Gartner drains ‘data lakes’ concept in new report


A new report from Gartner, Inc. calls into question the concept of “Data Lakes,” or large repositories of unstructured data from a range of sources than can be used for analytics.

The study, called The Data Lake Fallacy: All Water and Little Substance,notes that while many vendors have signed on to the data lake concept, few companies agree on a definition of what data lakes are or the value they provide.

Data lakes are marketed as enterprisewide data management platforms for analyzing disparate sources of data in their native formats, wrote Gartner’s Nick Heudecker. ”This eliminates the up-front costs of data ingestion, like transformation. Once data is placed into the lake, it’s available for analysis by everyone in the organization.”

But co-author Andrew White pointed out that while data lakes might benefit certain parts of an organization, no one has yet realized the value proposition of enterprisewide data management.

The analysts write that data lakes help to solve two key problems; They eliminate data silos and they address the problem of how to analyze data stored in different formats. But data lakes aren’t without risks, including the lack of an underlying mechanism to maintain them, and the absence of metadata. These problems can eventually lead to what Gartner terms a “data swamp” where it becomes impossible to carry out any kind of accurate analysis.

The authors said are other risks with data lakes too, including access control and security considerations. Data may also be restricted by regulatory or privacy requirements, and just dumping it into a lake could lead to legal exposure.

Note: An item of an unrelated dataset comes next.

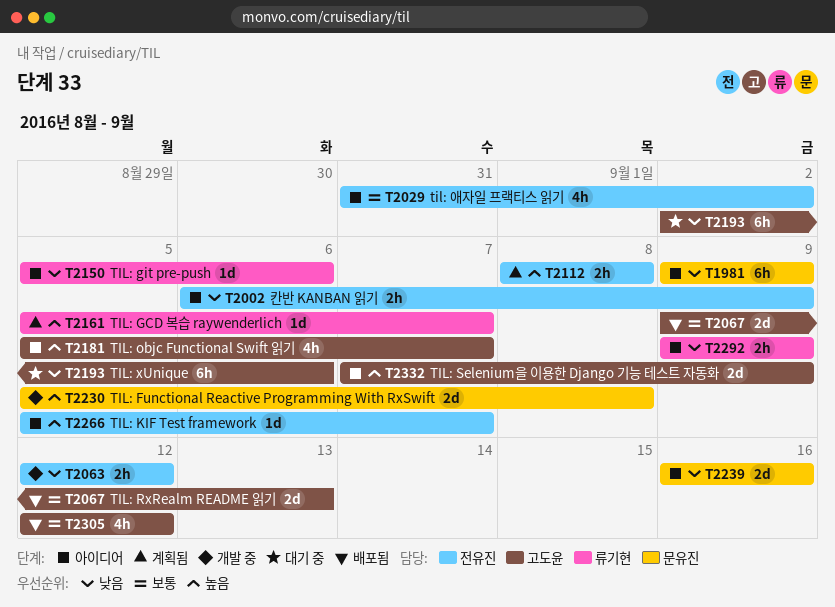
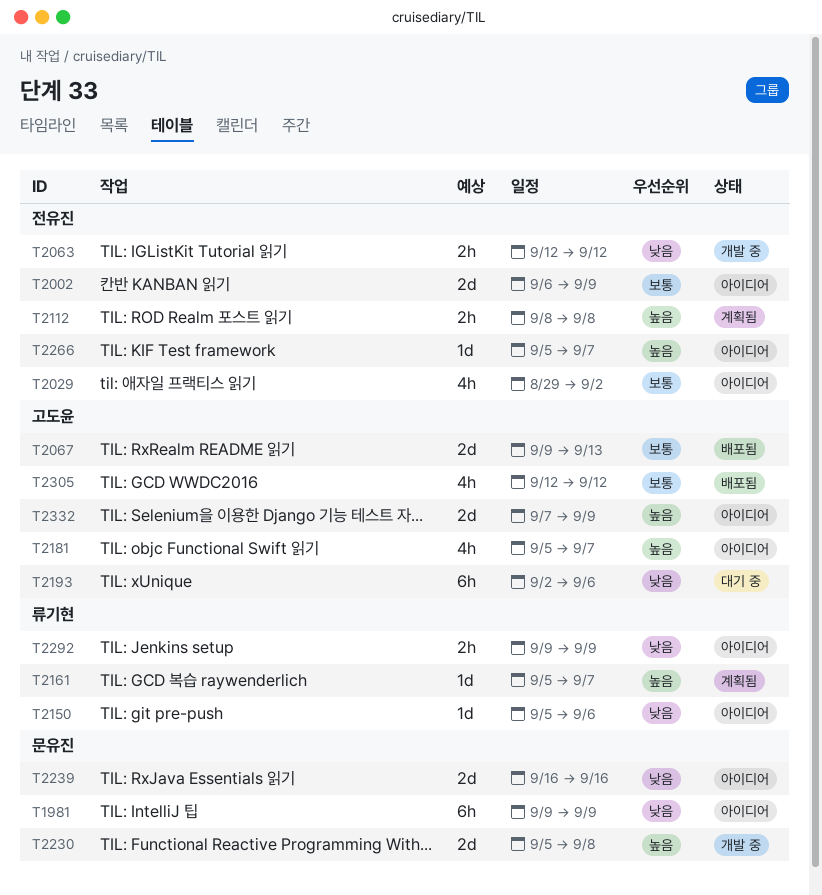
T2002, priority: 낮음 -> 보통
T2002, estimate: 2h -> 2d
T2029, start: Aug 31 -> Aug 29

Gartner instead advises enterprises to focus on “semantic consistency and performance in upstream applications and data stores”, rather than trying to consolidate all of their data in a lake.

In an interview with Application Development Trends, Jack Noriss of MapR Technologies, Inc., said data lake adoption was being driven by the cost, efficiency and agility of Hadoop.

“Gartner is rightly pointing out that not all Big Data and Hadoop solutions provide the performance, security and data protection capabilities that customers need,” Norris said.

Nevertheless, Gartner’s analysts don’t write off data lakes altogether. “The question your organization has to address is this: Do we encourage one-off, independent analysis of information in silos or a data lake, bringing said data together, or do we formalize to a degree that effort, and try to sustain the value-generating skills we develop?” White said.

Data lakes are likely to appeal if an organization that prefers the first scenario, but those that want to consolidate information should move beyond data lakes to focus on building a more robust data warehouse.

The data lake concept promises a centralized pool of  disparate data sources in one location, and treats alignment as a technical exercise. Information management leaders should understand the gaps in this concept — such as semantics, governance and security — and take the necessary precautions.